Bailey touched on the trend as part of a discussion about the future of payment and the role of Apple Pay and Apple Card at CNN Business' event series, The Table. It's part of an ongoing multi-city series that features discussions with transformative voices across the business and tech industries.
Apple's interest in
crypto follows similar consideration from a growing number of tech companies. Facebook (FB) is expected to launch its own cryptocurrency, Libra, in 2020. And Square, the payment processing company, said earlier this year it was hiring crypto engineers.
"This would be a major shot in the arm for crypto if Apple headed down this path," Dan Ives, an analyst at Wedbush Securities, told CNN Business. "Given where Apple strategically is focused, a move into crypto could make sense given its sights on further monetizing its consumers over the coming years."
Apple (AAPL) first got into mobile payments in 2014, after much anticipation, with the launch of Apple Pay. In typical Apple fashion, the company promised the service would "transform" the mobile payment market by offering a simple and secure way to make payments in apps and in brick-and-mortar stores.

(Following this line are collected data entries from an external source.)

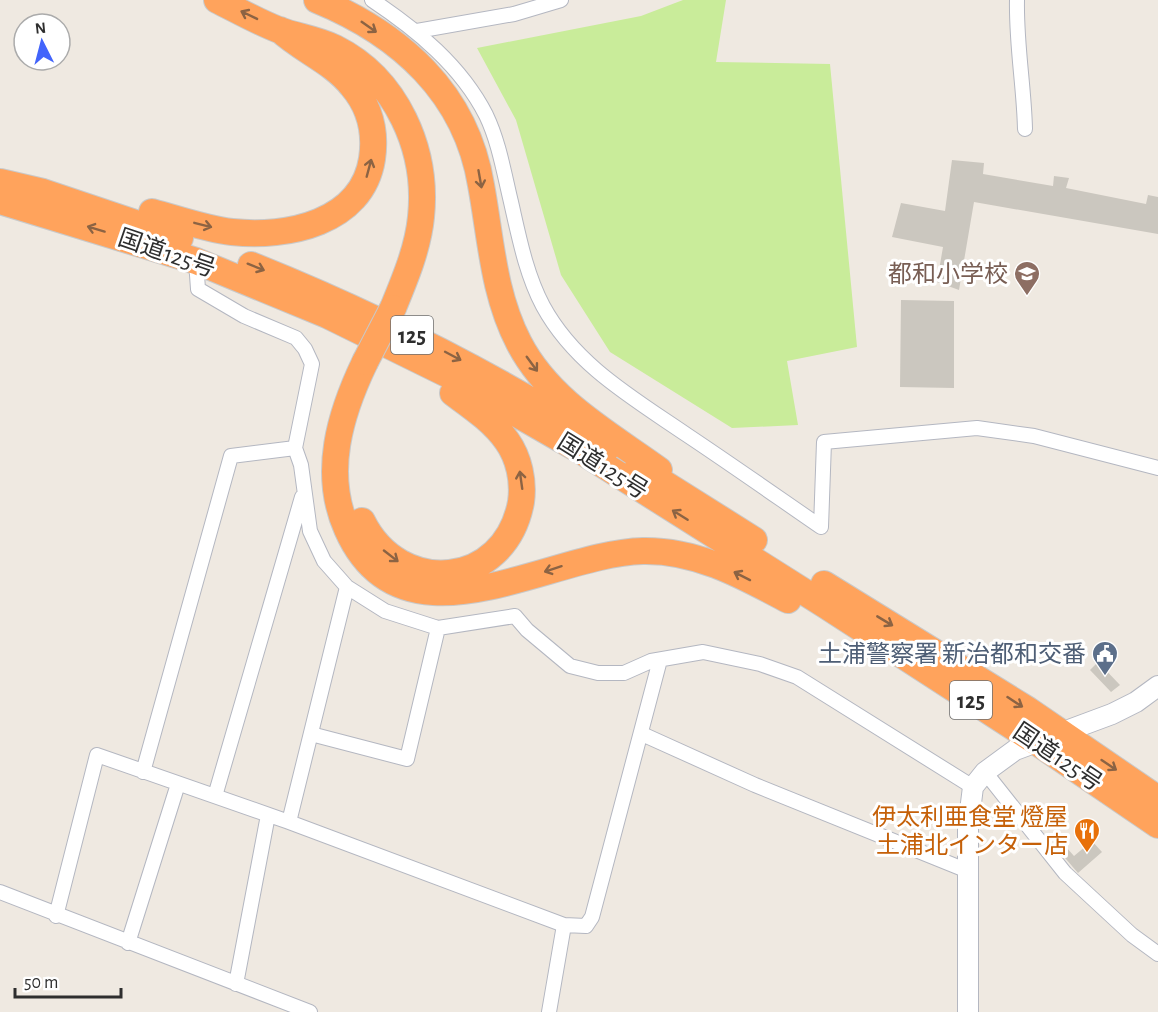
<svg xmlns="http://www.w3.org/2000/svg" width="1158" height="1012" font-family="'Alegreya Sans','Noto Sans JP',sans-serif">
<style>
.pitch{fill:#c9ec9a}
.building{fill:#cbc7bf}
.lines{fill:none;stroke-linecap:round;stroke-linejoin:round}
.street-casing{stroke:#b4b7c1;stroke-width:16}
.secondary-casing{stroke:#b4b7c1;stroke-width:22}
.highway-casing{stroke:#c9c9c9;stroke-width:28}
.street{stroke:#fff;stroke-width:14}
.secondary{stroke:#fff;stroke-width:20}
.highway{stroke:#ffa35c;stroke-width:26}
.highway-bridge-casing{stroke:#c9c9c9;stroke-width:28;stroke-linecap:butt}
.highway-bridge{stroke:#ffa35c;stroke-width:26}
.oneway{stroke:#8c6343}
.labels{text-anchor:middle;stroke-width:6;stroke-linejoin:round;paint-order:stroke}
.shield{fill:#fff;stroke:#6d6d6d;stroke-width:1.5}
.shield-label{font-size:22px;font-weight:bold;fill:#2e2e2e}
.street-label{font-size:24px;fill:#2e2e2e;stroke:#fff}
.education-label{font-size:24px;fill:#785e54;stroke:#fff;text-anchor:end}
.service-label{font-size:24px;fill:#4e5e75;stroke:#fff;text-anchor:end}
.food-label{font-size:24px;fill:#c56008;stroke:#fff;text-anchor:end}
</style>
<rect width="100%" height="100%" fill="#efe9e1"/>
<path class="pitch" d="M683,0h43l-10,62 114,2 27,283 -70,14 11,64 -66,3 -122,-76 -49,-77 -45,-155 -39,-72 164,-32z"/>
<path class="building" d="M952,160l32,3 -1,11 70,12 1,-10 15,2 -3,10 80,16 2,-9 10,2v37l-184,-32 -15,88 -22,-8 6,-35 -51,-10 9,-34 44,8z
M901,300l53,1v87l-54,-1z
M1098,662l22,23 -9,7 -21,-22z
M1092,841l10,11 -24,21 -18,-21 6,-5 8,9z"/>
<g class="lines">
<defs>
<path id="street" d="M372,0c45,30 89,66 114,115 13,27 18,58 25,87 8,35 15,72 32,104 32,59 90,92 144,129 45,30 89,61 134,92l3,-85 153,-14 57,8 124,32
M1017,0c-1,44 7,86 8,129
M417,31l97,-17 47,-14
M196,261l2,28 46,27 52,22 9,11 7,15 -17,84 6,17 9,66 14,30 23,26 38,24 53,17 77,-12 12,14 43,36 28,7h26l27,-12 52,-9 57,12 37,13 176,110
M311,734l96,25 31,-131
M642,734l113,51 213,86
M143,772l88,-316 64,-8
M985,772l80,101 67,62 26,19
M215,796l87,-299
M289,822l58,-235
M0,892l310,120
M56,916l41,-161 192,67 275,103 22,1 6,-9 68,-257
M128,943l50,-159
M236,984l32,-169
M549,1012l15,-87"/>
<path id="secondary" d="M968,1012v-185l5,-40 12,-15 30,-22 97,-36 24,-12 22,-16"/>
<path id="highway" d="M217,0c20,10 41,22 62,30 19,7 38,9 56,18 62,31 93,102 86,169 -3,31 -16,62 -28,91
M317,0c83,34 149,93 164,185 10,54 12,108 38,158 30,58 89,90 140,127
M0,182l43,10 137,46
M0,201l196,60 131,54 124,61 127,73 247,156 210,136 123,84
M152,212c26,7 54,17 80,20 55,6 130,-9 140,-73 4,-27 -2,-52 -20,-73 -19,-24 -49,-35 -72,-56
M251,265c125,50 243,110 357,182
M365,362c-25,52 -43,111 -18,167 56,127 202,24 296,22 54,-1 100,25 145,49
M638,467l116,73
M362,521c38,77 143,68 159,-19 3,-21 -2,-44 -14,-61 -14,-20 -35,-34 -54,-48
M824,584l204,126 130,89"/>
</defs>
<use href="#street" class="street-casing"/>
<use href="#secondary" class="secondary-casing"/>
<use href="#highway" class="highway-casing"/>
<use href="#street" class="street"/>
<use href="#secondary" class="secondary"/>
<use href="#highway" class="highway"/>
<defs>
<path id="highway-bridge" d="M365,362l28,-54"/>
</defs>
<use href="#highway-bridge" class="highway-bridge-casing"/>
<use href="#highway-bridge" class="highway-bridge"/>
</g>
<defs><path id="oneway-shaft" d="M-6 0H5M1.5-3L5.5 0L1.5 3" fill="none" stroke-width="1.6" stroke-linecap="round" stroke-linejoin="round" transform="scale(1.5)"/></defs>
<g class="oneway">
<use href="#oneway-shaft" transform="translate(249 15) rotate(-154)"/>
<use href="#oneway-shaft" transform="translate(369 27) rotate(35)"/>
<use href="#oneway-shaft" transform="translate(369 168) rotate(-75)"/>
<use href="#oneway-shaft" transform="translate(480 179) rotate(80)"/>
<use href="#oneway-shaft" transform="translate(203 225) rotate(14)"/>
<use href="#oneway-shaft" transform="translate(96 229) rotate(-163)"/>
<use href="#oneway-shaft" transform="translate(256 267) rotate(22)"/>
<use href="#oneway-shaft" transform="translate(453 356) rotate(28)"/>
<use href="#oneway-shaft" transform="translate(532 364) rotate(54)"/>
<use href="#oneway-shaft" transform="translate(521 480) rotate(-98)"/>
<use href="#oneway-shaft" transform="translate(680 515) rotate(-148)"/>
<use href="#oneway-shaft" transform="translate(391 556) rotate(38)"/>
<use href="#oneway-shaft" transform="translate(553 569) rotate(162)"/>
<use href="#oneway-shaft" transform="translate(742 576) rotate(-153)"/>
<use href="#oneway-shaft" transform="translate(885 621) rotate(31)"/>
<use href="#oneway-shaft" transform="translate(1015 702) rotate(33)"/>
<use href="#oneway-shaft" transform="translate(1109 765) rotate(34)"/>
</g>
<defs>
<symbol id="school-pin" viewBox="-11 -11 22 30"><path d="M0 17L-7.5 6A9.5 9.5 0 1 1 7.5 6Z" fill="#8d6e63" stroke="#fff"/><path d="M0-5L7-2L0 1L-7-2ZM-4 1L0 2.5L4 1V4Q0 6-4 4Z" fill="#fff"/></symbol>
<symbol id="civic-pin" viewBox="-11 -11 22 30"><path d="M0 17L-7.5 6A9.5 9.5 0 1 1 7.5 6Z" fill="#5c6f8a" stroke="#fff"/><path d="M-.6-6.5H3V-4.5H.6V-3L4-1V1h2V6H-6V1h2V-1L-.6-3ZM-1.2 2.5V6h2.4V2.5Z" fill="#fff"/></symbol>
<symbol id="restaurant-pin" viewBox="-11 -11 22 30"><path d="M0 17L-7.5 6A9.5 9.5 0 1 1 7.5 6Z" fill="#e8710a" stroke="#fff"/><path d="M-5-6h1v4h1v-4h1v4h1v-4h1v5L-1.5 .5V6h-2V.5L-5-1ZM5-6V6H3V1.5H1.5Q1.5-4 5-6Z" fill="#fff"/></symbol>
</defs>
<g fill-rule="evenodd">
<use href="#school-pin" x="1012" y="259" width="30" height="40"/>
<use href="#civic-pin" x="1090" y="639" width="30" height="40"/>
<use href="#restaurant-pin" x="1072" y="816" width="30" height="40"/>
</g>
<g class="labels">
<g class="shield">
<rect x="391" y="316" width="42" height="38" rx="4.5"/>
<rect x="950" y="681" width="42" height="38" rx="4.5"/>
</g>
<g class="shield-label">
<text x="412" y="343">125</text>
<text x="971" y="708">125</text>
</g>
<g class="street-label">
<text transform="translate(167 253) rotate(19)" y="8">国道125号</text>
<text transform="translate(603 466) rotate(32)" y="8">国道125号</text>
<text transform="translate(1058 757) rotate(34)" y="8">国道125号</text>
</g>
<g class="education-label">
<text x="1008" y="282">都和小学校</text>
</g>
<g class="service-label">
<text x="1086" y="662">土浦警察署 新治都和交番</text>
</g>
<g class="food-label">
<text x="1068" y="825">伊太利亜食堂 燈屋<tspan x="1068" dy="28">土浦北インター店</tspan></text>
</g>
</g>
<g transform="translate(42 42) rotate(354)"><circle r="28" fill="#ffffff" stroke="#ababab" stroke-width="1.5"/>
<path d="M0-4.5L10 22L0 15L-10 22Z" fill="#4264fb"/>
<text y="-9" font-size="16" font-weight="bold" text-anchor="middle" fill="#2e2e2e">N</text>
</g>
<path d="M15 988v9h106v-9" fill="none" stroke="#2e2e2e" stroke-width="3"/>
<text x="24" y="988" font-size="18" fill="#2e2e2e" stroke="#ffffff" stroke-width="4.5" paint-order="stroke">50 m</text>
</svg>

The company wouldn't confirm how many people are currently using Apple Pay, but it processes nearly one billion transactions a month. Since the launch in 2014, acceptance of contactless payments in stores has increased from 3% to over 70% in the US, according to Bailey.
While Apple is aiming for universal acceptance with Apple Pay, the United States has been slower to adopt contactless payments than other countries, according to Bailey. "When you go to Europe, they bring you a wireless terminal. You can tap to pay," she said. "We see that happening in the US too, [but] it's still taking some time."
Bailey also noted that it can be costly for businesses like gas stations to adopt new systems.
At the same time, Apple Pay has had at least one unintended consequence. By enabling people to stop carrying
cash, services like Apple Pay have made it harder and less convenient for users to tip. Some point-of-sale systems have good tipping functionality, but certainly not all.
Apple is aware of the problem but doesn't have an easy fix yet. "One of the key areas where [customers] would like us to do more is actually in tipping," Bailey said.
Apple must also grapple with what Bailey calls a "misperception" among some consumers that "paying with your physical card is more secure than actually paying with your mobile phone." The truth, she adds, "is completely the opposite." But Bailey admits "a lot of education" is still needed to help consumers understand that point.
For right now, Apple is looking to grow its footing in the financial market by embracing a physical card of its own. Last month, the company launched the Apple Card, its first credit card. The card is built into the iPhone's Apple Wallet app, but there is an option to get a laser-etched titanium card too. The white credit card is sleek and simple — it doesn't even have numbers on it.
But it may not be simple to keep the card looking pristine. Apple recently warned consumers to keep the card away from other credit cards as well as some fabrics like leather and denim.
"We want it always to look perfect and unblemished," Bailey said.